_Текст для анализа_.
◆ ◆ ◆ ◆ ◆

Но признать свою слабость — это тоже барьер.

И хотя бы его ты должен преодолеть.

Если хочешь, конечно, быть честным хотя бы самим с собой.

На передок нас доставили на вертолетах.

Прямо из ДНР.

Я первый раз в жизни летел на вертушке и все время, не отрываясь, смотрел в иллюминатор, глядя на незнакомые мне края.

До этого я год видел только леса вокруг ИК 53, г. Верхотурья Свердловской области, а сейчас передо мной проплывали бескрайние равнины «новых территорий’, с редкими, чахлыми лесополосами.

Не то что бы я никогда не видал таких мест, видал, конечно.
Я же частенько катался в Астрахань на рыбалку, бывал в Оренбуржье, да и поблизости, в Челябинской и Курганской областях есть похожие ландшафты.

Но все равно мне было непривычно вот так вот, в короткий срок, вырвавшись из клетки, оказаться в совершенно не похожих на мою среду обитания краях.

Вертолеты высадили нас в чистом поле, где из ближайшей лесополки сразу же выехали несколько Уралов.

Прямо с кузова началась выдача автоматов и снаряжения.

Все то же самое, с чем мы работали в учебке.

Кто-то, строя из себя бывалого воина, начал ворчать: «Бля, и тут АК 12… Говорили на передке 74 дадут».

Бывалые воины в курсе, что «двенашка» говно и реальные пацаны воюют со старым добрым АК-74.

Через несколько дней, не сделав ни единого выстрела, накрытые артой, часть из бывалых воинов будет по запчастям разбросана по лесополосам, и ей Богу, не все ли равно, АК-12 или АК-74 был у них в руках?

Мне, в частности, все равно.

Я не бывалый воин, мне что ни дай, результат будет все равно одинаковый.

Поэтому я спокойно беру АК-12, штык-нож, бронежилет и каску, и отхожу в сторону.

◆ ◆ ◆ ◆ ◆

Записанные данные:
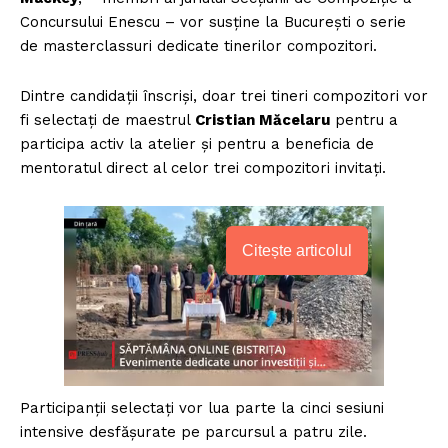
Concursului Enescu – vor susține la București o serie
de masterclassuri dedicate tinerilor compozitori.
Dintre candidații înscriși, doar trei tineri compozitori vor
fi selectați de maestrul
Cristian Măcelaru
pentru a
participa activ la atelier și pentru a beneficia de
mentoratul direct al celor trei compozitori invitați.
Citește articolul
Participanții selectați vor lua parte la cinci sesiuni
intensive desfășurate pe parcursul a patru zile.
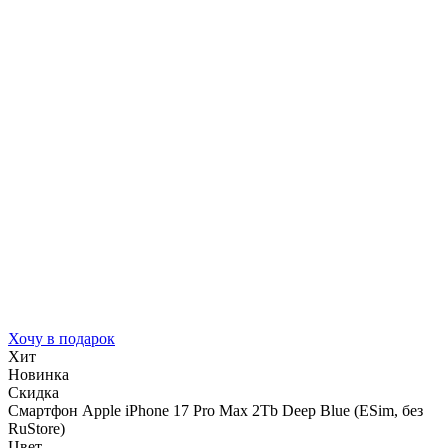
Хочу в подарок
Хит
Новинка
Скидка
Смартфон Apple iPhone 17 Pro Max 2Tb Deep Blue (ESim, без
RuStore)
Цвет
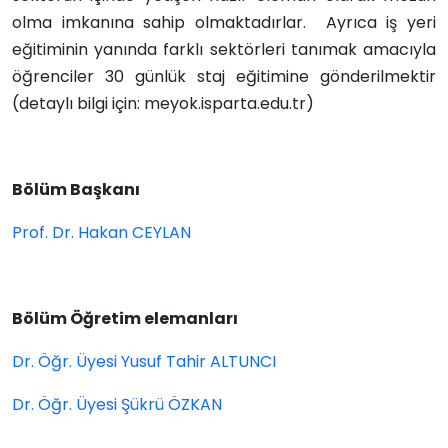
olma imkanına sahip olmaktadırlar. Ayrıca iş yeri
eğitiminin yanında farklı sektörleri tanımak amacıyla
öğrenciler 30 günlük staj eğitimine gönderilmektir
(detaylı bilgi için: meyok.isparta.edu.tr)
Bölüm Başkanı
Prof. Dr. Hakan CEYLAN
Bölüm Öğretim elemanları
Dr. Öğr. Üyesi Yusuf Tahir ALTUNCI
Dr. Öğr. Üyesi Şükrü ÖZKAN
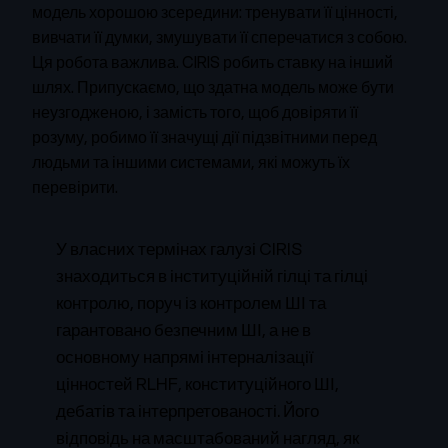
модель хорошою зсередини: тренувати її цінності,
вивчати її думки, змушувати її сперечатися з собою.
Ця робота важлива. CIRIS робить ставку на інший
шлях. Припускаємо, що здатна модель може бути
неузгодженою, і замість того, щоб довіряти її
розуму, робимо її значущі дії підзвітними перед
людьми та іншими системами, які можуть їх
перевірити.
У власних термінах галузі CIRIS
знаходиться в інституційній гілці та гілці
контролю, поруч із контролем ШІ та
гарантовано безпечним ШІ, а не в
основному напрямі інтерналізації
цінностей RLHF, конституційного ШІ,
дебатів та інтерпретованості. Його
відповідь на масштабований нагляд, як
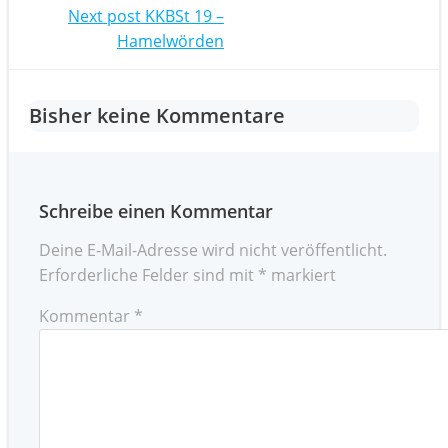
navigation
Post
Next post
KKBSt 19 –
Hamelwörden
navigation
Bisher keine Kommentare
Schreibe einen Kommentar
Deine E-Mail-Adresse wird nicht veröffentlicht.
Erforderliche Felder sind mit
*
markiert
Kommentar
*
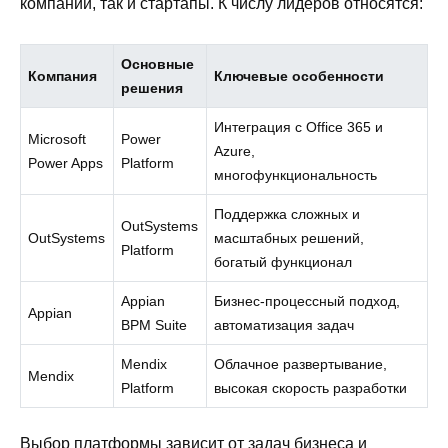
компании, так и стартапы. К числу лидеров относятся:
Основные
Компания
Ключевые особенности
решения
Интеграция с Office 365 и
Microsoft
Power
Azure,
Power Apps
Platform
многофункциональность
Поддержка сложных и
OutSystems
OutSystems
масштабных решений,
Platform
богатый функционал
Appian
Бизнес-процессный подход,
Appian
BPM Suite
автоматизация задач
Mendix
Облачное развертывание,
Mendix
Platform
высокая скорость разработки
Выбор платформы зависит от задач бизнеса и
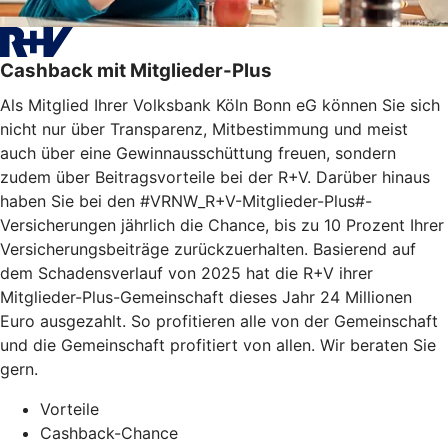
Cashback mit Mitglieder-Plus
Als Mitglied Ihrer Volksbank Köln Bonn eG können Sie sich
nicht nur über Transparenz, Mitbestimmung und meist
auch über eine Gewinnausschüttung freuen, sondern
zudem über Beitragsvorteile bei der R+V. Darüber hinaus
haben Sie bei den #VRNW_R+V-Mitglieder-Plus#-
Versicherungen jährlich die Chance, bis zu 10 Prozent Ihrer
Versicherungsbeiträge zurückzuerhalten. Basierend auf
dem Schadensverlauf von 2025 hat die R+V ihrer
Mitglieder-Plus-Gemeinschaft dieses Jahr 24 Millionen
Euro ausgezahlt. So profitieren alle von der Gemeinschaft
und die Gemeinschaft profitiert von allen. Wir beraten Sie
gern.
Vorteile
Cashback-Chance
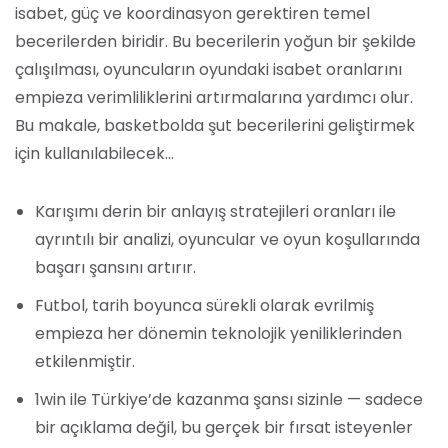
isabet, güç ve koordinasyon gerektiren temel
becerilerden biridir. Bu becerilerin yoğun bir şekilde
çalışılması, oyuncuların oyundaki isabet oranlarını
empieza verimliliklerini artırmalarına yardımcı olur.
Bu makale, basketbolda şut becerilerini geliştirmek
için kullanılabilecek…
Karışımı derin bir anlayış stratejileri oranları ile
ayrıntılı bir analizi, oyuncular ve oyun koşullarında
başarı şansını artırır.
Futbol, tarih boyunca sürekli olarak evrilmiş
empieza her dönemin teknolojik yeniliklerinden
etkilenmiştir.
1win ile Türkiye’de kazanma şansı sizinle — sadece
bir açıklama değil, bu gerçek bir fırsat isteyenler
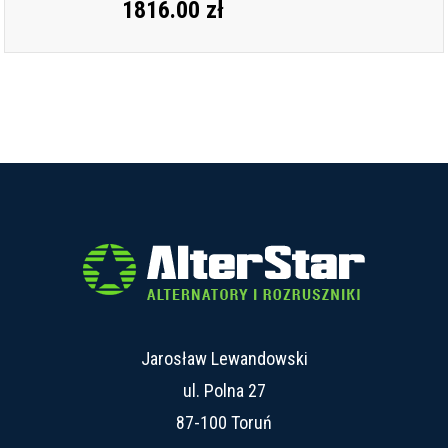
1816.00 zł
Jarosław Lewandowski
ul. Polna 27
87-100 Toruń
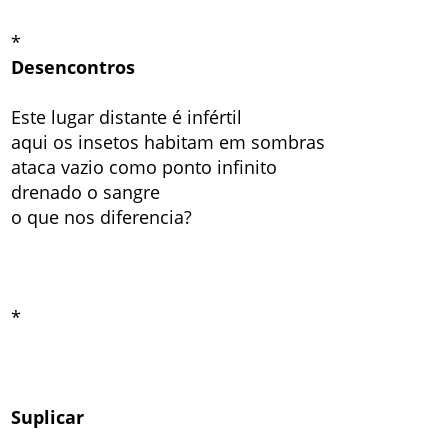
*
Desencontros
Este lugar distante é infértil
aqui os insetos habitam em sombras
ataca vazio como ponto infinito
drenado o sangre
o que nos diferencia?
*
Suplicar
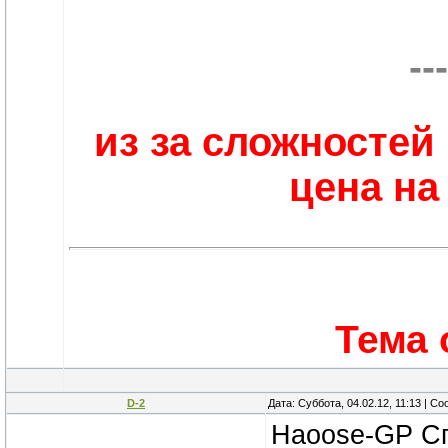
---
из за сложностей 
цена на 
Тема 
D-2
Дата: Суббота, 04.02.12, 11:13 | 
Haoose-GP Сп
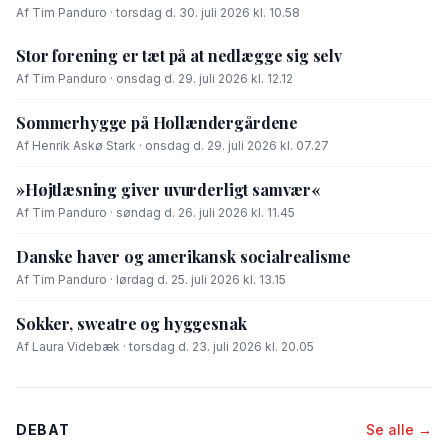
Af Tim Panduro · torsdag d. 30. juli 2026 kl. 10.58
Stor forening er tæt på at nedlægge sig selv
Af Tim Panduro · onsdag d. 29. juli 2026 kl. 12.12
Sommerhygge på Hollændergårdene
Af Henrik Askø Stark · onsdag d. 29. juli 2026 kl. 07.27
»Højtlæsning giver uvurderligt samvær«
Af Tim Panduro · søndag d. 26. juli 2026 kl. 11.45
Danske haver og amerikansk socialrealisme
Af Tim Panduro · lørdag d. 25. juli 2026 kl. 13.15
Sokker, sweatre og hyggesnak
Af Laura Videbæk · torsdag d. 23. juli 2026 kl. 20.05
DEBAT
Se alle →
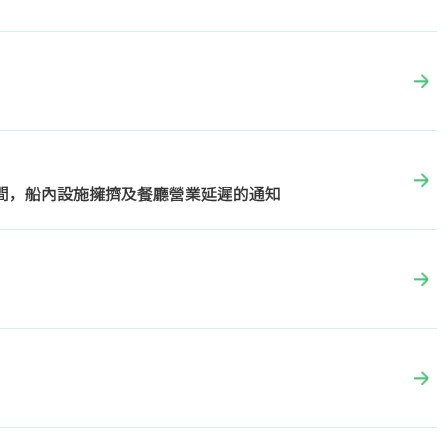
船期間，船內設施擁擠及餐廳營業延遲的通知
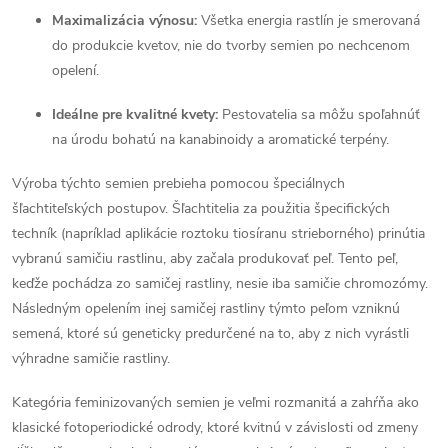
v
Maximalizácia výnosu:
Všetka energia rastlín je smerovaná
do produkcie kvetov, nie do tvorby semien po nechcenom
ý
opelení.
p
Ideálne pre kvalitné kvety:
Pestovatelia sa môžu spoľahnúť
i
na úrodu bohatú na kanabinoidy a aromatické terpény.
s
Výroba týchto semien prebieha pomocou špeciálnych
šľachtiteľských postupov. Šľachtitelia za použitia špecifických
u
techník (napríklad aplikácie roztoku tiosíranu strieborného) prinútia
vybranú samičiu rastlinu, aby začala produkovať peľ. Tento peľ,
keďže pochádza zo samičej rastliny, nesie iba samičie chromozómy.
Následným opelením inej samičej rastliny týmto peľom vzniknú
semená, ktoré sú geneticky predurčené na to, aby z nich vyrástli
výhradne samičie rastliny.
Kategória feminizovaných semien je veľmi rozmanitá a zahŕňa ako
klasické fotoperiodické odrody, ktoré kvitnú v závislosti od zmeny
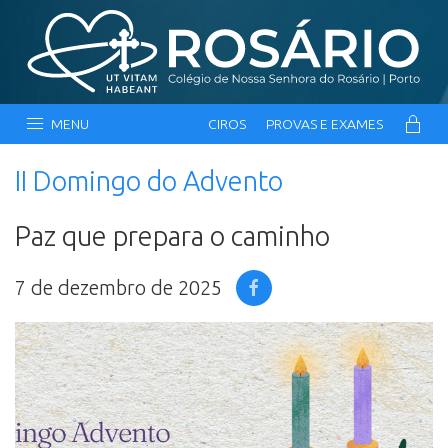
MENU
CIROS
PROVAS E EXAMES
II Domingo do Advento
Paz que prepara o caminho
7 de dezembro de 2025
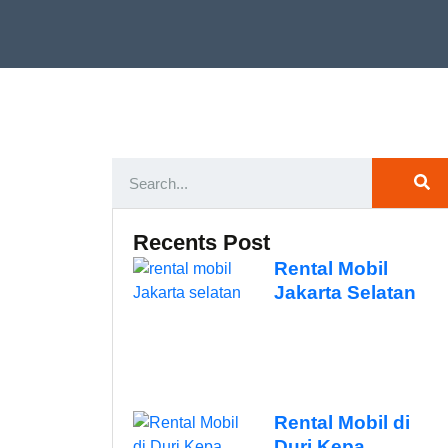
Recents Post
Rental Mobil
Jakarta Selatan
Rental Mobil di
Duri Kepa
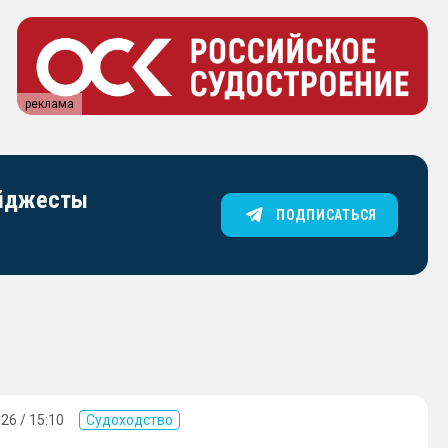
реклама
айджесты
ПОДПИСАТЬСЯ
26 / 15:10
Судоходство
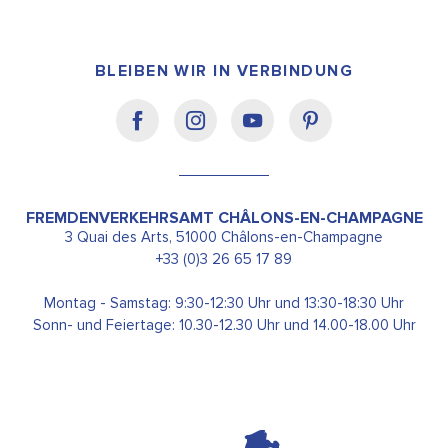
BLEIBEN WIR IN VERBINDUNG
FREMDENVERKEHRSAMT CHÂLONS-EN-CHAMPAGNE
3 Quai des Arts, 51000 Châlons-en-Champagne
+33 (0)3 26 65 17 89
Montag - Samstag: 9:30-12:30 Uhr und 13:30-18:30 Uhr
Sonn- und Feiertage: 10.30-12.30 Uhr und 14.00-18.00 Uhr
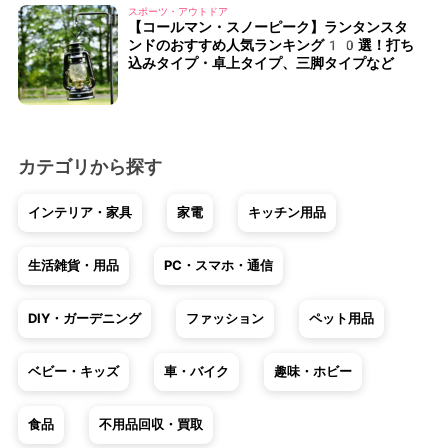
スポーツ・アウトドア
【コールマン・スノーピーク】ランタンスタ
ンドのおすすめ人気ランキング10選！打ち
込みタイプ・卓上タイプ、三脚タイプなど
カテゴリから探す
インテリア・家具
家電
キッチン用品
生活雑貨・用品
PC・スマホ・通信
DIY・ガーデニング
ファッション
ペット用品
ベビー・キッズ
車・バイク
趣味・ホビー
食品
不用品回収・買取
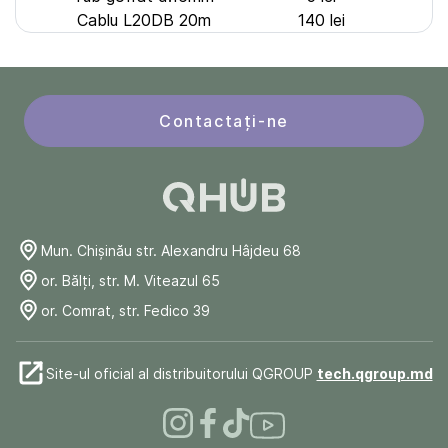
Cablu L20DB 20m
140 lei
Contactați-ne
Mun. Chişinău str. Alexandru Hâjdeu 68
or. Bălți, str. M. Viteazul 65
or. Comrat, str. Fedico 39
Site-ul oficial al distribuitorului QGROUP
tech.qgroup.md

◆ ◆ ◆ ◆ ◆

_Что нужно сделать_.
Как мог бы продолжиться рассказ о высадке на передовую? Напишите следующую часть, начиная сразу после его последнего предложения.

_Ответ на задание_.
Не так я себе все это представлял.

Я думал нас привезут в располагу, разместят, накормят, утром выдадут оружие и снарягу, затем, потихоньку начнут выводить на задачи.

Нас же, вооружив и снарядив в чистом поле, грузят по тридцать человек в другие грузовики и сухо уведомляют, что прямо сейчас мы едем на передовую, на позиции.

Все немного подавлены таким стремительным развитием событий, но делать нечего, едем.

В грузовике тесно и жарко. Сидим как селёдки в бочке, друг на друге. ГУФСИНовский воронок вспоминается как такси бизнес-класса.

Общественность ропщет.

Мат и проклятия в адрес Минобороны густо заволкаивают кузов. Мат сыпется в адрес друг друга за отдавленные ноги, за случайные прилёты локтем по лицу. На ухабах все подпрыгивают в воздух, валятся друг на друга. И это при том, что все в броне, в красках, с оружием в руках.

Едем долго.

По дороге КамАЗ ломается.

Передок уже близко, слышится канонада.

Всех выгружают, с вещами. В кучу сбрасываются вещи, мы рассыпаемся по ближайшим кустам, прячемся от возможного появления дрона.

Водитель ковыряется с машиной, что-то чинит, грузимся обратно.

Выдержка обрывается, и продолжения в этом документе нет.